* Written task *
Copy each line of text in the records below word for word, keeping the pictures out of your answer.

* Records from a data source *
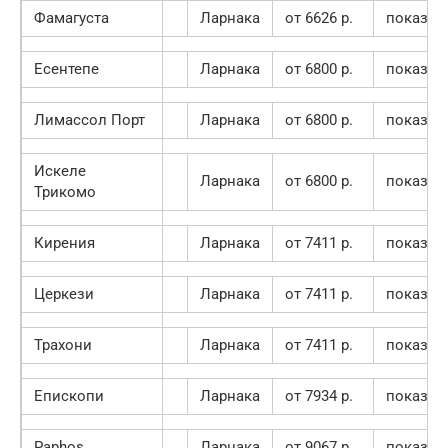
Фамагуста
Ларнака
от 6626 p.
показат
Есентепе
Ларнака
от 6800 p.
показат
Лимассол Порт
Ларнака
от 6800 p.
показат
Искеле
Ларнака
от 6800 p.
показат
Трикомо
Кирения
Ларнака
от 7411 p.
показат
Церкези
Ларнака
от 7411 p.
показат
Трахони
Ларнака
от 7411 p.
показат
Епископи
Ларнака
от 7934 p.
показат
Paphos
Ларнака
от 9067 p.
показат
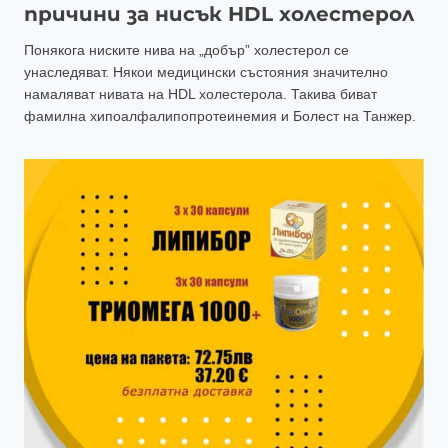
причини за нисък HDL холестерол
Понякога ниските нива на „добър” холестерол се
унаследяват. Някои медицински състояния значително
намаляват нивата на HDL холестерола. Такива биват
фамилна хипоалфалипопротеинемия и Болест на Танжер.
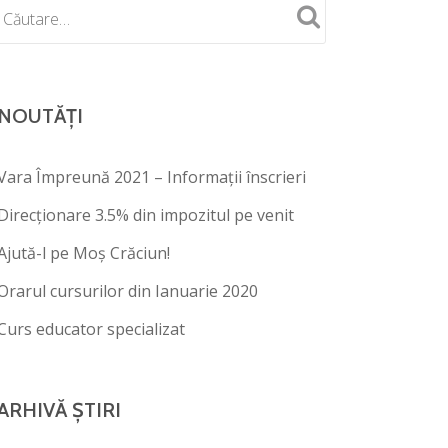
NOUTĂȚI
Vara Împreună 2021 – Informații înscrieri
Direcționare 3.5% din impozitul pe venit
Ajută-l pe Moș Crăciun!
Orarul cursurilor din Ianuarie 2020
Curs educator specializat
ARHIVĂ ȘTIRI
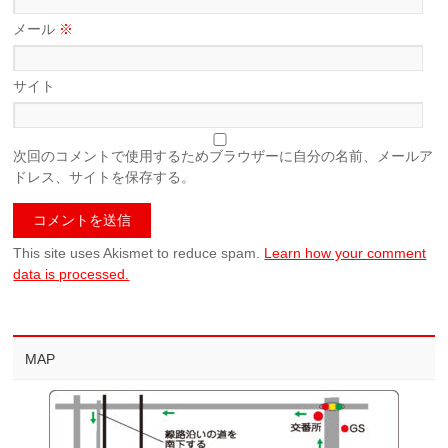
メール
※
サイト
次回のコメントで使用するためブラウザーに自分の名前、メールア
ドレス、サイトを保存する。
This site uses Akismet to reduce spam.
Learn how your comment
data is processed.
MAP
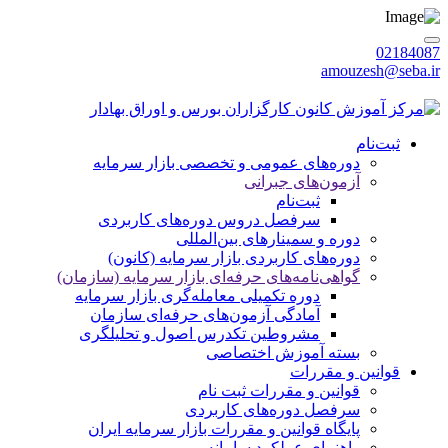
02184087
amouzesh@seba.ir
يكشنبه 1405/05/18
|
ورود / عضویت
ثبت‌نام
دوره‌های عمومی و تخصصی بازار سرمایه
آزمون‌های جبرانی
ثبت‌نام
سرفصل دروس دوره‌های کاربردی
دوره‌ و سمینارهای بین‌المللی
دوره‌های کاربردی بازار سرمایه (کانون)
گواهی‌نامه‌های حرفه‌ای بازار سرمایه (سازمان)
دوره تکمیلی معامله‌گری بازار سرمایه
آمادگی آزمون‌های حرفه‌ای سازمان
مشروطین تکدرس اصول و تحلیلگری
بسته‌ آموزش اختصاصی
قوانین و مقررات
قوانین و مقررات ثبت نام
سرفصل دوره‌های کاربردی
پایگاه قوانین و مقررات بازار سرمایه ایران
راهنمای عملکرد سامانه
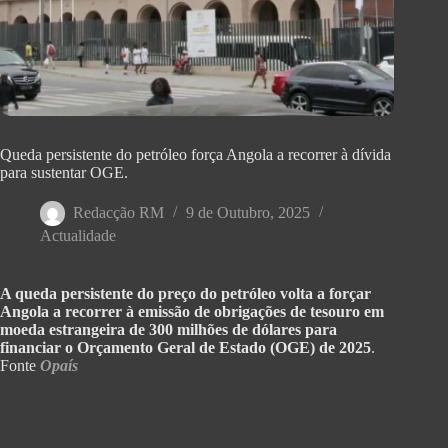
Queda persistente do petróleo força Angola a recorrer à dívida
para sustentar OGE.
Redacção RM
9 de Outubro, 2025
Actualidade
A queda persistente do preço do petróleo volta a forçar
Angola a recorrer à emissão de obrigações de tesouro em
moeda estrangeira de 300 milhões de dólares para
financiar o Orçamento Geral de Estado (OGE) de 2025
.
Fonte
Opaís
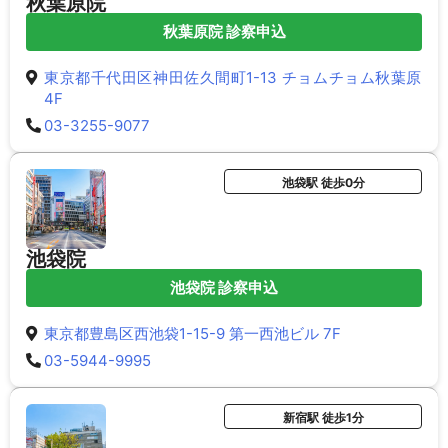
秋葉原院
秋葉原院 診察申込
東京都千代田区神田佐久間町1-13 チョムチョム秋葉原
4F
03-3255-9077
池袋駅 徒歩0分
池袋院
池袋院 診察申込
東京都豊島区西池袋1-15-9 第一西池ビル 7F
03-5944-9995
新宿駅 徒歩1分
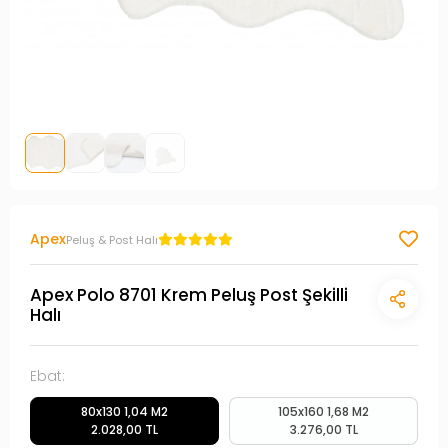
Apex
Peluş & Post Halı
Apex Polo 8701 Krem Peluş Post Şekilli
Halı
Ebat:
80x130 1,04 M2
105x160 1,68 M2
2.028,00 TL
3.276,00 TL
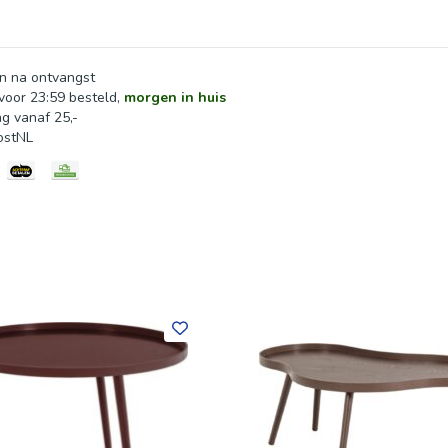
n na ontvangst
oor 23:59 besteld,
morgen in huis
ng vanaf 25,-
ostNL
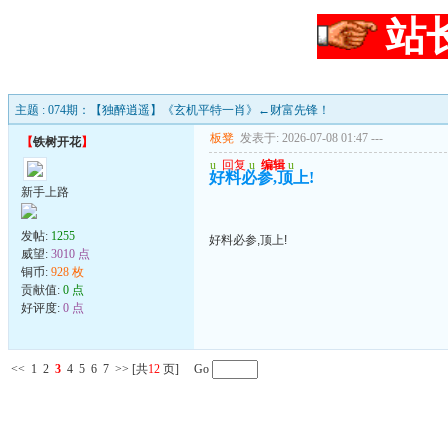
站
主题 : 074期：【独醉逍遥】《玄机平特一肖》←财富先锋！
板凳
发表于: 2026-07-08 01:47
---
【
铁树开花
】
u
回复
u
编辑
u
好料必参,顶上!
新手上路
发帖:
1255
好料必参,顶上!
威望:
3010 点
铜币:
928 枚
贡献值:
0 点
好评度:
0 点
<<
1
2
3
4
5
6
7
>>
[共
12
页] Go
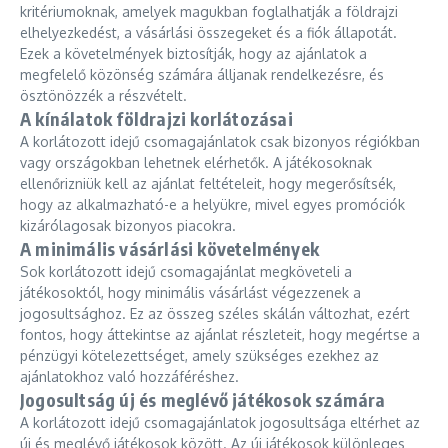
kritériumoknak, amelyek magukban foglalhatják a földrajzi
elhelyezkedést, a vásárlási összegeket és a fiók állapotát.
Ezek a követelmények biztosítják, hogy az ajánlatok a
megfelelő közönség számára álljanak rendelkezésre, és
ösztönözzék a részvételt.
A kínálatok földrajzi korlátozásai
A korlátozott idejű csomagajánlatok csak bizonyos régiókban
vagy országokban lehetnek elérhetők. A játékosoknak
ellenőrizniük kell az ajánlat feltételeit, hogy megerősítsék,
hogy az alkalmazható-e a helyükre, mivel egyes promóciók
kizárólagosak bizonyos piacokra.
A minimális vásárlási követelmények
Sok korlátozott idejű csomagajánlat megköveteli a
játékosoktól, hogy minimális vásárlást végezzenek a
jogosultsághoz. Ez az összeg széles skálán változhat, ezért
fontos, hogy áttekintse az ajánlat részleteit, hogy megértse a
pénzügyi kötelezettséget, amely szükséges ezekhez az
ajánlatokhoz való hozzáféréshez.
Jogosultság új és meglévő játékosok számára
A korlátozott idejű csomagajánlatok jogosultsága eltérhet az
új és meglévő játékosok között. Az új játékosok különleges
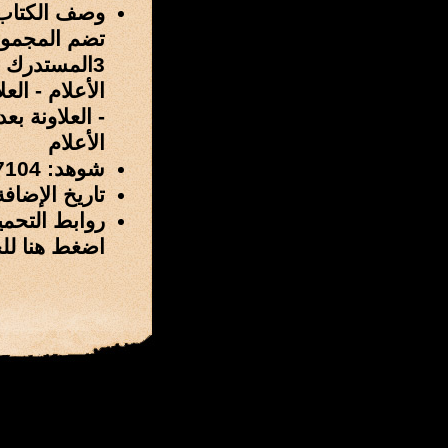
وصف الكتاب
- العلاونة ب
الأعلام
شوهد: 7104 مرة
تاريخ الإضافة: 5 / محرم / 1429 هـ الموافق 12 / يناير
روابط التحمي
اضغط هنا لل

* Answer space *
Фамагуста
Ларнака
от 6626 p.
показат
Есентепе
Ларнака
от 6800 p.
показат
Лимассол Порт
Ларнака
от 6800 p.
показат
Искеле
Ларнака
от 6800 p.
показат
Трикомо
Кирения
Ларнака
от 7411 p.
показат
Церкези
Ларнака
от 7411 p.
показат
Трахони
Ларнака
от 7411 p.
показат
Епископи
Ларнака
от 7934 p.
показат
Paphos
Ларнака
от 9067 p.
показат
причини за нисък HDL холестерол
Понякога ниските нива на „добър” холестерол се
унаследяват. Някои медицински състояния значително
намаляват нивата на HDL холестерола. Такива биват
фамилна хипоалфалипопротеинемия и Болест на Танжер.
NOUTĂȚI
Vara Împreună 2021 – Informații înscrieri
Direcționare 3.5% din impozitul pe venit
Ajută-l pe Moș Crăciun!
Orarul cursurilor din Ianuarie 2020
Curs educator specializat
ARHIVĂ ȘTIRI
メール
※
サイト
次回のコメントで使用するためブラウザーに自分の名前、メールア
ドレス、サイトを保存する。
This site uses Akismet to reduce spam.
Learn how your comment
data is processed.
MAP
02184087
amouzesh@seba.ir
يكشنبه 1405/05/18
|
ورود / عضویت
ثبت‌نام
دوره‌های عمومی و تخصصی بازار سرمایه
آزمون‌های جبرانی
ثبت‌نام
سرفصل دروس دوره‌های کاربردی
دوره‌ و سمینارهای بین‌المللی
دوره‌های کاربردی بازار سرمایه (کانون)
گواهی‌نامه‌های حرفه‌ای بازار سرمایه (سازمان)
دوره تکمیلی معامله‌گری بازار سرمایه
آمادگی آزمون‌های حرفه‌ای سازمان
مشروطین تکدرس اصول و تحلیلگری
بسته‌ آموزش اختصاصی
قوانین و مقررات
قوانین و مقررات ثبت نام
سرفصل دوره‌های کاربردی
پایگاه قوانین و مقررات بازار سرمایه ایران
راهنمای عملکرد سامانه
Queda persistente do petróleo força Angola a recorrer à dívida
para sustentar OGE.
Redacção RM
9 de Outubro, 2025
Actualidade
A queda persistente do preço do petróleo volta a forçar
Angola a recorrer à emissão de obrigações de tesouro em
moeda estrangeira de 300 milhões de dólares para
financiar o Orçamento Geral de Estado (OGE) de 2025
.
Fonte
Opaís
秋葉原院
秋葉原院 診察申込
東京都千代田区神田佐久間町1-13 チョムチョム秋葉原
4F
03-3255-9077
池袋駅 徒歩0分
池袋院
池袋院 診察申込
東京都豊島区西池袋1-15-9 第一西池ビル 7F
03-5944-9995
新宿駅 徒歩1分
Apex
Peluş & Post Halı
Apex Polo 8701 Krem Peluş Post Şekilli
Halı
Ebat:
80x130 1,04 M2
105x160 1,68 M2
2.028,00 TL
3.276,00 TL
n na ontvangst
oor 23:59 besteld,
morgen in huis
ng vanaf 25,-
ostNL
站
主题 : 074期：【独醉逍遥】《玄机平特一肖》←财富先锋！
板凳
发表于: 2026-07-08 01:47
---
【
铁树开花
】
u
回复
u
编辑
u
好料必参,顶上!
新手上路
发帖:
1255
好料必参,顶上!
威望:
3010 点
铜币:
928 枚
贡献值:
0 点
好评度:
0 点
<<
1
2
3
4
5
6
7
>>
[共
12
页] Go
kritériumoknak, amelyek magukban foglalhatják a földrajzi
elhelyezkedést, a vásárlási összegeket és a fiók állapotát.
Ezek a követelmények biztosítják, hogy az ajánlatok a
megfelelő közönség számára álljanak rendelkezésre, és
ösztönözzék a részvételt.
A kínálatok földrajzi korlátozásai
A korlátozott idejű csomagajánlatok csak bizonyos régiókban
vagy országokban lehetnek elérhetők. A játékosoknak
ellenőrizniük kell az ajánlat feltételeit, hogy megerősítsék,
hogy az alkalmazható-e a helyükre, mivel egyes promóciók
kizárólagosak bizonyos piacokra.
A minimális vásárlási követelmények
Sok korlátozott idejű csomagajánlat megköveteli a
játékosoktól, hogy minimális vásárlást végezzenek a
jogosultsághoz. Ez az összeg széles skálán változhat, ezért
fontos, hogy áttekintse az ajánlat részleteit, hogy megértse a
pénzügyi kötelezettséget, amely szükséges ezekhez az
ajánlatokhoz való hozzáféréshez.
Jogosultság új és meglévő játékosok számára
A korlátozott idejű csomagajánlatok jogosultsága eltérhet az
új és meglévő játékosok között. Az új játékosok különleges
وصف الكتاب
- العلاونة ب
الأعلام
شوهد: 7104 مرة
تاريخ الإضافة: 5 / محرم / 1429 هـ الموافق 12 / يناير
روابط التحمي
اضغط هنا لل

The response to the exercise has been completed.